In your example, two activities are happening simultaneoulsly in the past, none of them making irruption into the other: you have two solutions:
Pendant que j’étudiais, tu as regardé la télé
Pendant que j’étudiais, tu regardais la télé.
What helps here is is you say: “you WERE watching TV” (not “while I was studying, you WATCHED TV”)
The continuous “were watching” would make me translate both in the imperfect.
But, if in your sentence, you would equally say “you watched TV” Things get a little more complicated, so I add this longer explanation, in case it is of use to you.

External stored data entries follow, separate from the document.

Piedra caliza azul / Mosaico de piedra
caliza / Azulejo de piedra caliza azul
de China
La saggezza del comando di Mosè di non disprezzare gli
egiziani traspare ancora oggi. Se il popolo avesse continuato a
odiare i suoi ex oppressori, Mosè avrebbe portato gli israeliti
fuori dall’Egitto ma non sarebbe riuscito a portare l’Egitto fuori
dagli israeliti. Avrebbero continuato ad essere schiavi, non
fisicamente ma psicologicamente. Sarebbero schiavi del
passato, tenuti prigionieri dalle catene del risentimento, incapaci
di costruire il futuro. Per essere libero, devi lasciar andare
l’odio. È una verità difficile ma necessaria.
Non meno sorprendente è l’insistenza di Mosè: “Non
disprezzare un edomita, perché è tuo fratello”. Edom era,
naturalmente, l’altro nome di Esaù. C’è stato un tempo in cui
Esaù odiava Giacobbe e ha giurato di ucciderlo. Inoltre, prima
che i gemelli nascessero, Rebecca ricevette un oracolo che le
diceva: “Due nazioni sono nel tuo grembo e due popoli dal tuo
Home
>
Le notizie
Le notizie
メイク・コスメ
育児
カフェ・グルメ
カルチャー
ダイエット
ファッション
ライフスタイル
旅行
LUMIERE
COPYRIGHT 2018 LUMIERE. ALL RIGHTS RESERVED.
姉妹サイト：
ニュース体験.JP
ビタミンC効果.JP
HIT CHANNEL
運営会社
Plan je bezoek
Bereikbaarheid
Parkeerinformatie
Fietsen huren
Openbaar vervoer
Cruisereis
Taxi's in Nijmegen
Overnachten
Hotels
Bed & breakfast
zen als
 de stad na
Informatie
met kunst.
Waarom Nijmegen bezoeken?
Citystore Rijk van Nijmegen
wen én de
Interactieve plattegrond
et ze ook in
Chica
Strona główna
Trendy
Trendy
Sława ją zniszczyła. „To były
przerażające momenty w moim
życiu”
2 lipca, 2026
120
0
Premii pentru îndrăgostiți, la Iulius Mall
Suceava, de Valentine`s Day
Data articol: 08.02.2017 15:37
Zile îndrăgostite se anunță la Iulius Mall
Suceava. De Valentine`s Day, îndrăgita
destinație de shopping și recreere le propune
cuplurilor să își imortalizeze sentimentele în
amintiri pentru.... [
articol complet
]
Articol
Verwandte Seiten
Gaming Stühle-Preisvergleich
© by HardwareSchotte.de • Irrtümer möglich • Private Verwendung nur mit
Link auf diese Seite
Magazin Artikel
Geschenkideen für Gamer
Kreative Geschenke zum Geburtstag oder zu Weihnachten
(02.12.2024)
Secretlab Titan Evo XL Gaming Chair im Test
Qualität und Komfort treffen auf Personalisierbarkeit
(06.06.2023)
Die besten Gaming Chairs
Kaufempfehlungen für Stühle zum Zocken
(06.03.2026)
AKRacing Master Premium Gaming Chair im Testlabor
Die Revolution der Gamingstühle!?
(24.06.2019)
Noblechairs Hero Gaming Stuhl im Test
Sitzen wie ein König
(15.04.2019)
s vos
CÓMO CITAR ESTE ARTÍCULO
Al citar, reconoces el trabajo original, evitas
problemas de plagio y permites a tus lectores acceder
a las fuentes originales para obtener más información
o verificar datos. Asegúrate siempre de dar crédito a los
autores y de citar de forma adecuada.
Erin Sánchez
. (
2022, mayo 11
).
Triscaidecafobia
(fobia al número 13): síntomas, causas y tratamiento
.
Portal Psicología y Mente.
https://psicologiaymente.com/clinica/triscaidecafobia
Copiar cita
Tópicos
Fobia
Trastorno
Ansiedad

If you wrote “while I was studying, you watched TV”, then in French both imperfect and passé composé would be an acceptable choice grammatically, BUT using two imperfect tenses would have a different use/feel, for a French person, depending whether you are talking about a REPEATED OCCURENCE in the past (imperfect then takes over, because of the repetition), or a ONE-OFF occurence in the past:
To test that, check whether your sentence could work as: “while I would be studying, you’d watch TV”.
If that doesn’t feel right because it only happened once, then move on to the next test: asking: “and then what happened?”
“It was on Monday. while I was studying, you were watching TV”. You feel the question coming: “And then what? It started to rain? the doorbell rang? I asked you to put the sound down?”
If you use both verbs in the imperfect in French, for one-off situation, than you are making both activities the “context in time” for something to happen (and that event happening will definitely be in the passé composé).
“I was studying last night, you were watching TV... A French will ask: AND THEN...what happened?
“The cat threw up”
“The phone rang”
“We got hungry and both decided to go for a pizza”
All of those would be in the passé composé
If nothing happened and you are just saying what you did the night before, then a French person will translate your sentence and use a passé composé for one of the two activities:
Pendant que j’étudiais hier soir, tu as regardé la télé: the context was my studying.
Pendant que tu regardais la télé hier soir, j’ai étudié. The context was your watching the TV.
One event, one context, that’s where it gets interesting: both actions lasted the same and happened at the same time, but you are saying different things: either that the past thing to report was your studying and it happened while the other was watching TV, or the past thing to report was that the other watched the TV, and that happened in the context of you studying.
I hope that helps and doesn’t make it even harder!